EXTRACT:

Understanding observeOn() and subscribeOn()

Understanding observeOn() and subscribeOn():

A few people have asked if I could cover observeOn() and subscribeOn() in a similar manner that I have covered parallelization. Let's take a hand-on approach to understand observeOn() and subscribeOn(). But first here is a little theory for newcomers to multithreading.

Concurrency and Multithreading in a Nutshell

If you have sizable experience with Java concurrency, please skip this section. Otherwise read on!
If you have never done multithreading/concurrency before, the idea is essentially multitasking. Think of a thread as a cursor executing one line of code at a time, which you can visibly see when you are using breakpoints in debug mode with Eclipse or IDEA. As you step through your code, each statement is executed top-to-bottom. In effect, you slowed down a thread and are now in control of it. You only have one thread traversing your code and executing each statement.
But when you multithread, you can have two or more threads (cursors) traversing your code and executing statements. For instance, you can have three threads doing three different tasks. Two threads could be importing two different sets of data simultaneously, while the third thread is asking the user for login credentials. These three tasks are being executing at the same time, and this is much better than having the user wait for each data set to be loaded before being prompted with a login.

SOURCE DATA:
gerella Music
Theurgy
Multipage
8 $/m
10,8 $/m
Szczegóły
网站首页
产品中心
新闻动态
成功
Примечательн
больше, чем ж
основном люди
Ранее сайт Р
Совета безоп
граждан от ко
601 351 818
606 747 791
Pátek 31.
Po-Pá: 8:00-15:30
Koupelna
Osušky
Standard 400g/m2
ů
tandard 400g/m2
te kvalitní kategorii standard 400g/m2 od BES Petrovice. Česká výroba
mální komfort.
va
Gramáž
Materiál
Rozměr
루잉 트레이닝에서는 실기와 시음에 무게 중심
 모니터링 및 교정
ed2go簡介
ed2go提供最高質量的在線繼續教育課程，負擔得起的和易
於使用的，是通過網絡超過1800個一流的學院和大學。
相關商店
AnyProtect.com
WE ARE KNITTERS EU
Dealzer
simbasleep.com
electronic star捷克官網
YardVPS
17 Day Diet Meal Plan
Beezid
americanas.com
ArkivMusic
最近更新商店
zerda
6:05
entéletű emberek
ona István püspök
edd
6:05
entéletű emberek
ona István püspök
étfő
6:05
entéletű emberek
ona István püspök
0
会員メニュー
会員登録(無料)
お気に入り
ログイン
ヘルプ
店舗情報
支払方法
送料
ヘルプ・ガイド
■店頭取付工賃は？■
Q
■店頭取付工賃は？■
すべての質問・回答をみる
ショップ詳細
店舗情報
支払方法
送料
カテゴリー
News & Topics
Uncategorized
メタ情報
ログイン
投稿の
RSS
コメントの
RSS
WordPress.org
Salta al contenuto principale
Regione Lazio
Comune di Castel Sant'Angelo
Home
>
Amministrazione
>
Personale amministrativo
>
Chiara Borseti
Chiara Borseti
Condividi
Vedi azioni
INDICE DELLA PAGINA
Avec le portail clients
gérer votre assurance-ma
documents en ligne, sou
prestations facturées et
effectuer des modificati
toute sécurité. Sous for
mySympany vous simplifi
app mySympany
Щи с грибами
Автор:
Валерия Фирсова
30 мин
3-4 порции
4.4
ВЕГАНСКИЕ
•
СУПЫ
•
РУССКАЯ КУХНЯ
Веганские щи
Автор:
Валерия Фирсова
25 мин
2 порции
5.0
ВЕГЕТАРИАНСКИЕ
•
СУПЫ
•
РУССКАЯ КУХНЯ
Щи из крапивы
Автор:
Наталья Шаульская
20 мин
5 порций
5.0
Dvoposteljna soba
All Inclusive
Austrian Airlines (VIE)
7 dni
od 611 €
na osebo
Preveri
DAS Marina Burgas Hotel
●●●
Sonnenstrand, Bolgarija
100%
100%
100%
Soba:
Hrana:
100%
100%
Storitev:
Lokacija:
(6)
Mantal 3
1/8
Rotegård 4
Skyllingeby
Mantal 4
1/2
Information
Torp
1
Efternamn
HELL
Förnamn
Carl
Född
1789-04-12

WHAT TO DO:
A. According to the extract, what can a thread be thought of as?
B. Repeat the extract from "A few people" to "Otherwise read on!".
C. For each statement, say whether the extract supports it, answering yes or no and quoting the words that decide it. (i) Readers with sizable experience in Java concurrency are told to skip the section on concurrency and multithreading. (ii) The multitasking example has four threads doing four different tasks. (iii) A thread can be seen at work when using breakpoints in debug mode.

ANSWERS FOR THE TASKS:
A. A cursor executing one line of code at a time.

B.
A few people have asked if I could cover observeOn() and subscribeOn() in a similar manner that I have covered parallelization. Let's take a hand-on approach to understand observeOn() and subscribeOn(). But first here is a little theory for newcomers to multithreading.

Concurrency and Multithreading in a Nutshell

If you have sizable experience with Java concurrency, please skip this section. Otherwise read on!

C.
(i) Yes: "If you have sizable experience with Java concurrency, please skip this section."
(ii) No: "you can have three threads doing three different tasks"
(iii) Yes: "which you can visibly see when you are using breakpoints in debug mode with Eclipse or IDEA"